De Rijksdienst voor Ondernemend Nederland meldt dat zo een einde komt aan veertig jaar discussie rond het Unitair Octrooi. Het octrooi, ook wel patent genoemd, maakt het mogelijk om een enkel octrooi aan te vragen om bescherming te krijgen in 26 lidstaten van de EU. Spanje en Kroatië willen niet meedoen, onder andere taal zou een rol spelen bij deze beslissing. Op dit moment is het al mogelijk een Europees octrooi aan te vragen om een uitvinding in de gehele EU te beschermen. Na aanvraag valt dit octrooi echter uiteen in allerlei losse nationale octrooien.
Dat betekent dat aanvragers in elk land afzonderlijk een vertaling moeten indienen, instandhoudingsvergoedingen moeten betalen en procedures moeten voeren. Dit leidt tot zeer ingewikkelde en dure procedures. Met het nieuwe octrooi kan de aanvrager kiezen voor de oude of de nieuwe situatie. Kiest de aanvrager voor de nieuwe situatie, dan kan hij terecht bij één gespecialiseerde rechtbank met centrale vestigingen in Frankrijk, Duitsland en Groot-Brittannië. Ook zijn er een aantal lokale vestigingen, waaronder in Nederland.

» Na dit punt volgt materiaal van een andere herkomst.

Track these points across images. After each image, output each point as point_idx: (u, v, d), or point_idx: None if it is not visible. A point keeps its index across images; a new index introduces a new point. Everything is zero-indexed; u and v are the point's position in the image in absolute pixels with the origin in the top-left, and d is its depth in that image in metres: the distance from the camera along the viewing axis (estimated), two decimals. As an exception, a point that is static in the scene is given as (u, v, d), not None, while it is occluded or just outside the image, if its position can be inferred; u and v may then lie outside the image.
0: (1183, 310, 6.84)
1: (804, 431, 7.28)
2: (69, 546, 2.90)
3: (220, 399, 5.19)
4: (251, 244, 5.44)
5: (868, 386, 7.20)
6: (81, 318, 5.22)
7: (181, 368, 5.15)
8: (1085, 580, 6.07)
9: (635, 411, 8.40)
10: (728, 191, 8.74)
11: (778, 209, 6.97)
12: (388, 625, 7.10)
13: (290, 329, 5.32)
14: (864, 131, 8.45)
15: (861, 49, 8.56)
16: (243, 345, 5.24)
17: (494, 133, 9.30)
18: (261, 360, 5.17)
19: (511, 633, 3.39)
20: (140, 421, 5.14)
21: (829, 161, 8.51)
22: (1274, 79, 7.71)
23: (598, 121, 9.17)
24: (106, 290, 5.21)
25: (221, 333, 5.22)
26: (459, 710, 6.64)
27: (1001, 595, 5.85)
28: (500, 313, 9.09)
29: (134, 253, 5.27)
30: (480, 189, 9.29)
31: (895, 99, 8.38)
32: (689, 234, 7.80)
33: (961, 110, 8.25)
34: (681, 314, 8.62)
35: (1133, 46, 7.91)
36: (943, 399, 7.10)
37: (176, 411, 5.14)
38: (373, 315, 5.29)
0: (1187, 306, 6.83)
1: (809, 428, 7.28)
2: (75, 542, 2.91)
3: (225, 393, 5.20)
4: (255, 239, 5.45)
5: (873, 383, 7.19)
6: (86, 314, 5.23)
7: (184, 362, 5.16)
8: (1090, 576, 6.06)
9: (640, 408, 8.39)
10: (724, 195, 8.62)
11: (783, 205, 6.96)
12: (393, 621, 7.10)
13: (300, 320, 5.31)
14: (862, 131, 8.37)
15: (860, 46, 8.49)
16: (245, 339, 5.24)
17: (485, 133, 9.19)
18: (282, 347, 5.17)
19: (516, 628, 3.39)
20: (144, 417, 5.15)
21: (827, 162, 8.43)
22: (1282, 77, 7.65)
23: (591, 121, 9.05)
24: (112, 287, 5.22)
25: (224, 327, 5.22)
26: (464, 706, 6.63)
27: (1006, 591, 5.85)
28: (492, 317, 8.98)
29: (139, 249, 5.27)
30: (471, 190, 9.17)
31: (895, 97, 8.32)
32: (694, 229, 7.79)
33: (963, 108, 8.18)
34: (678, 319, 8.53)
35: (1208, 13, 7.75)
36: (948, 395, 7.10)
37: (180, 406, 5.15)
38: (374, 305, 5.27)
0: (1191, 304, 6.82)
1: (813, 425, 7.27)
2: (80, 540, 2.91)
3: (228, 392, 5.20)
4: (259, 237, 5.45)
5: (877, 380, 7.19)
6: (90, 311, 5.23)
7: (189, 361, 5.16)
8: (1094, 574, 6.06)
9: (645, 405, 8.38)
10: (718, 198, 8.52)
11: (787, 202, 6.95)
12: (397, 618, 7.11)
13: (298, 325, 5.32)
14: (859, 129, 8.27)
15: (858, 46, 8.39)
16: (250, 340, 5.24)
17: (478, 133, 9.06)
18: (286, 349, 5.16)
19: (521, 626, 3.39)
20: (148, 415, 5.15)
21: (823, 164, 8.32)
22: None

De kosten van het Unitair octrooi lopen jaarlijks op, zo betaalt men voor het tweede jaar 25 euro. Voor het tiende betaalt men echter 1175 euro en voor het twintigste jaar 4855 euro. Wil men slechts bescherming in een paar landen, dan is het goedkoper om voor het oude, Europese octrooi te gaan. De rvo meldt dat het nieuwe octrooi positief zou zijn voor Nederland, omdat 'Nederland van oudsher een open economie heeft en Nederlandse ondernemers relatief veel innovaties ontwikkelen'. Zo zou Nederland in 2014 met een recordaantal van 8.104 octrooiaanvragen op de derde plaats in Europa staan, na Duitsland en Frankrijk.